GRAPHALYTICS Bench -- A Graph Analytics Benchmark
Oracle Principal Investigator
Hassan Chafi, Vice President, Research and Advanced Development
Jay Banerjee, Sr. Director, SW Development
Sungpack Hong, Senior Research Director
Among the emerging Big Data processes, processing graphs, especially at large scale, is an increasingly important activity at Oracle and in a variety of business, engineering, and scientific domains. Tens of very different graph-processing platforms, such as Giraph, GraphLab, and even the generic Hadoop, already exist. For graph-processing to continue to evolve, users have to find it easy to select the right graph-processing platform, and developers and system integrators have to find it easy to quantify the non-functional aspects of the system, from performance to scalability.
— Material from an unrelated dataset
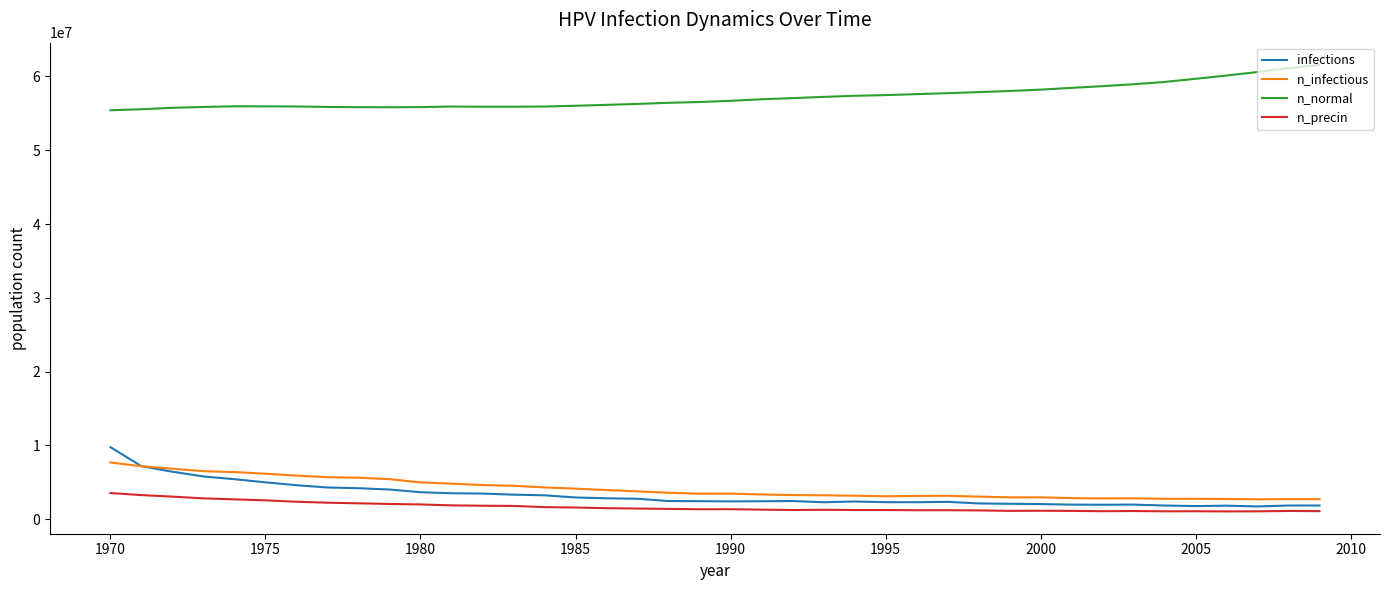

What is the minimum value for n_infectious?

2671789.8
The GRAPHALYTICS project, which unites different research and industrial institutions, namely the Delft University of Technology, Universitat Politècnica de Catalunya, CWI, and Oracle, proposes to research and develop a comprehensive benchmarking suite for graph-processing platforms, and integrate these in the efforts of the Linked Data Benchmark Council (LDBC). In Year 1, the project resulted in an important conceptual advance in the field progressing in two directions. First, the definition of a comprehensive benchmarking process, which includes the design and selection of benchmarking metrics, the selection of graph-processing algorithms and datasets, and the design of a reporting procedure--all of which raise unique and non-trivial challenges related to graph processing platforms. Second, the evolution of the DATAGEN LDBC Social Network generator that includes analytics tools for fitting the distributions of links and structural characteristics of the generated graphs with real Social graphs taken from different environments. Soon, Graphalytics will be available on GitHub.